Chinese Government Bans Use of Puns in Media

December 8, 2014

According to The Los Angeles Times, China’s media regulator—the State General Administration of Press, Publication, Radio, Film, and Television—has issued an order that restricts the media from using puns and other forms of wordplay.

The media regulator’s website says that puns could mislead Chinese youth away from traditional Chinese cultural values, leading to “cultural and linguistic chaos.” President Xi Jinping agreed with the media regulators’ move, saying in a speech that art must “uphold the Chinese spirit.”

Puns are, however, particularly abundant in Chinese due to the language’s many homophones, and the Internet age has only increased their number. A new euphemism for censorship, for example, is the term for “river crabs” which sonically echoes the word “harmony.” Read about other Chinese puns that have proliferated on the Internet at Quartz and China Digital Times.
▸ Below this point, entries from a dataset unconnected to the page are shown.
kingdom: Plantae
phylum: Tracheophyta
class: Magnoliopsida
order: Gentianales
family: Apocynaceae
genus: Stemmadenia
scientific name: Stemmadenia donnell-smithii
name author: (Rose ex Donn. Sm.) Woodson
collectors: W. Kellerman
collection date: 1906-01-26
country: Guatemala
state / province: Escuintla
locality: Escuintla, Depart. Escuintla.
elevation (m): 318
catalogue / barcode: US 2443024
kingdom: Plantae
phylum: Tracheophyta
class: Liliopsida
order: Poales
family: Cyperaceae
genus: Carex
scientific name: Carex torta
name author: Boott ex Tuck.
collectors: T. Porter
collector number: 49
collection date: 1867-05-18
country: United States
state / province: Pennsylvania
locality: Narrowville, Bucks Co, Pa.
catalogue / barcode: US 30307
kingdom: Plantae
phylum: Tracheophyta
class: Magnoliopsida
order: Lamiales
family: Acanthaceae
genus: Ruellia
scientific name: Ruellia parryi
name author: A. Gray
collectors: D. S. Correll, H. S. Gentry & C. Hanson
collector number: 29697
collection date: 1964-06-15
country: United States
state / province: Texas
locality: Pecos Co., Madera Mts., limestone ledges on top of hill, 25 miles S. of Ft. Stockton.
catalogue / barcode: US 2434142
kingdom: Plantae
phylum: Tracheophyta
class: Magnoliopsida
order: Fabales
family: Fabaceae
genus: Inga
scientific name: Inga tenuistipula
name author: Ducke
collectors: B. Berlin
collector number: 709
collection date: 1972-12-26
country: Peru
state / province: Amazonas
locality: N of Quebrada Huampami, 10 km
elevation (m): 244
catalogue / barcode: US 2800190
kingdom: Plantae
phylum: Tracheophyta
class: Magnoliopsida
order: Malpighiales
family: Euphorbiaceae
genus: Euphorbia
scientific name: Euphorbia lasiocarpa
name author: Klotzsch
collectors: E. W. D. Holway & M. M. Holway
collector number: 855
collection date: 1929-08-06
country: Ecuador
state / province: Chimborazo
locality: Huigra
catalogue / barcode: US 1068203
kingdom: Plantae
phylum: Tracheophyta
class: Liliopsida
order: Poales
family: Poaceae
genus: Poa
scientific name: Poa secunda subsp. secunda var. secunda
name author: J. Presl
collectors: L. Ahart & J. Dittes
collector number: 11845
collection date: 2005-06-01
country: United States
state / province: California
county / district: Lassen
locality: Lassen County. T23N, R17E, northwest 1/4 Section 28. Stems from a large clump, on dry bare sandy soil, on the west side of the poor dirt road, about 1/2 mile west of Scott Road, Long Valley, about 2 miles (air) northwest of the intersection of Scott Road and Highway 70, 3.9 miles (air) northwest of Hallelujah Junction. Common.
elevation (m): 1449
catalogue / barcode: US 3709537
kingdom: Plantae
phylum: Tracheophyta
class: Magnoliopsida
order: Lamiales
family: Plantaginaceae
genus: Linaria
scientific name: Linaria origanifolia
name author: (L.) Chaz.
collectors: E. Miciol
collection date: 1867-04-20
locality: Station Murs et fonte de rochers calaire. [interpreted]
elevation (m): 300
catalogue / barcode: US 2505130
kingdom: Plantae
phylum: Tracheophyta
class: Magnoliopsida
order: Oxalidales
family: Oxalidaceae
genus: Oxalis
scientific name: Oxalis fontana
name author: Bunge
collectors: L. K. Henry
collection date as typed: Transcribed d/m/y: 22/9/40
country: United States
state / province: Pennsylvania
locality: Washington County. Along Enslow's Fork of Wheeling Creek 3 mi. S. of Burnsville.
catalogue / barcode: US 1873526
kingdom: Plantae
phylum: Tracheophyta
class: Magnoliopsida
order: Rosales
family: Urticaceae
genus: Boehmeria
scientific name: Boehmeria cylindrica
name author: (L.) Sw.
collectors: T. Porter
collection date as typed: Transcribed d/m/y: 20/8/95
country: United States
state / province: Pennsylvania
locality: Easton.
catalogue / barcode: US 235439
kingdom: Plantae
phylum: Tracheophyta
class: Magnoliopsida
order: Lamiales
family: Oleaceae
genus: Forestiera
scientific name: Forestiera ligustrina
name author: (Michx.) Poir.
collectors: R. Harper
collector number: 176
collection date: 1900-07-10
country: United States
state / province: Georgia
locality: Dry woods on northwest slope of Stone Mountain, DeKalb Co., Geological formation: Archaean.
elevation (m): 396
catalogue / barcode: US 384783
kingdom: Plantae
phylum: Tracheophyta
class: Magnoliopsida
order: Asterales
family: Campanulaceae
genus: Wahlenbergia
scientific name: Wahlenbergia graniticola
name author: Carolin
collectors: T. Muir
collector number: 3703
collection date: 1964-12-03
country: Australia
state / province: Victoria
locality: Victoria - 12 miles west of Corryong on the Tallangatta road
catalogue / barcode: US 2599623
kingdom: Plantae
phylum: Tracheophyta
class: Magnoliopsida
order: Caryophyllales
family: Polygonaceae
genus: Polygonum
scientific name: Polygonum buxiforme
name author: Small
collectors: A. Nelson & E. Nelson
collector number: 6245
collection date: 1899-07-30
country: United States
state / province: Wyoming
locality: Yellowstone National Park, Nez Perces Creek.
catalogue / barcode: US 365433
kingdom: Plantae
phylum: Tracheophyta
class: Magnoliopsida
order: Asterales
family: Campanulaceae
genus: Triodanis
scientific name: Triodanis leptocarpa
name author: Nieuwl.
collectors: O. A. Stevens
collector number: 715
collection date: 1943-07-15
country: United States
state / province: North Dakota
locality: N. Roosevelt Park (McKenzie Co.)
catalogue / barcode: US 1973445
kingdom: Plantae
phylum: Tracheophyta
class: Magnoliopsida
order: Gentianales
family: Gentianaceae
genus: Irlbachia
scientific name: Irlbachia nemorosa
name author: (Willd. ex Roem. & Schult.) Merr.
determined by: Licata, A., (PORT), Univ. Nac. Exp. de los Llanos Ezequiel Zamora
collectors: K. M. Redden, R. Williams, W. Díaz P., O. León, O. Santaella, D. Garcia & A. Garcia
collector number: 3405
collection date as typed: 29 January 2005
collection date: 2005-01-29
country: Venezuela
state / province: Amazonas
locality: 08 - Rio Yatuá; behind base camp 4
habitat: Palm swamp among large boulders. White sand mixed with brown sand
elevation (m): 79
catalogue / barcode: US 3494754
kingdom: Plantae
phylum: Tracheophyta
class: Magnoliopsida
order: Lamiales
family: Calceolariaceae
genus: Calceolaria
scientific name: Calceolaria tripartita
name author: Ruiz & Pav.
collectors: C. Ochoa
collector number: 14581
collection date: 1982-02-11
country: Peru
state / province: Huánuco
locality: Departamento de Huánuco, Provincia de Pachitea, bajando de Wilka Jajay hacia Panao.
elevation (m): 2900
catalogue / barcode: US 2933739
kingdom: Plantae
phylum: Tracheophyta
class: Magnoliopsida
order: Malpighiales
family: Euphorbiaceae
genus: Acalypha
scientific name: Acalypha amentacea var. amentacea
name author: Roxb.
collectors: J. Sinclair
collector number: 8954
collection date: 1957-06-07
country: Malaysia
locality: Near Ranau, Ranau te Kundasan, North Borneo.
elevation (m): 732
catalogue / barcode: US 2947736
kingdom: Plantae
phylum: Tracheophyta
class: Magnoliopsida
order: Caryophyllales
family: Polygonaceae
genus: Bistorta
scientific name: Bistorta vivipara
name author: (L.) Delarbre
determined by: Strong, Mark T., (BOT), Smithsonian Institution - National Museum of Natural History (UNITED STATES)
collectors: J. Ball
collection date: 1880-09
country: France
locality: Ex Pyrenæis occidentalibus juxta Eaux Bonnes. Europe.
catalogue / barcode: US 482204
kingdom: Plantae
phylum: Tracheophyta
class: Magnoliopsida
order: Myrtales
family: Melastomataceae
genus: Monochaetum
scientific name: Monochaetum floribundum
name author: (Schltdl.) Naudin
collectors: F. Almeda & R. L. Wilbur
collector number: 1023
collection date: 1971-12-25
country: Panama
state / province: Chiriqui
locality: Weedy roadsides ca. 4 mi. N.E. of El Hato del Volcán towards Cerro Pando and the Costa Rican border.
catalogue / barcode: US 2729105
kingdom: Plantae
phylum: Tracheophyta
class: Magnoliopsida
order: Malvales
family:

Some believe the move is a reaction to jokes about China’s political leadership. “I wonder if this is not a preemptive move, an excuse to crack down for supposed ‘linguistic purity reasons’ on the cute language people use to crack jokes about the leadership or policies,” said David Moser, an academic director for CET Chinese Studies at Beijing Capital Normal University, to The Guardian. “It sounds too convenient.”

Wang Xiaoyu, former dean of the School of Communications at East China Normal University, suggested that the ban on puns will not result in a drastic decrease of wordplay altogether. “Maybe in the short term, no one wants to be the one [to flout] the government’s new rule,” she said. “But I don’t think the rule can stop similar tweaking of words to be used in future commercials.”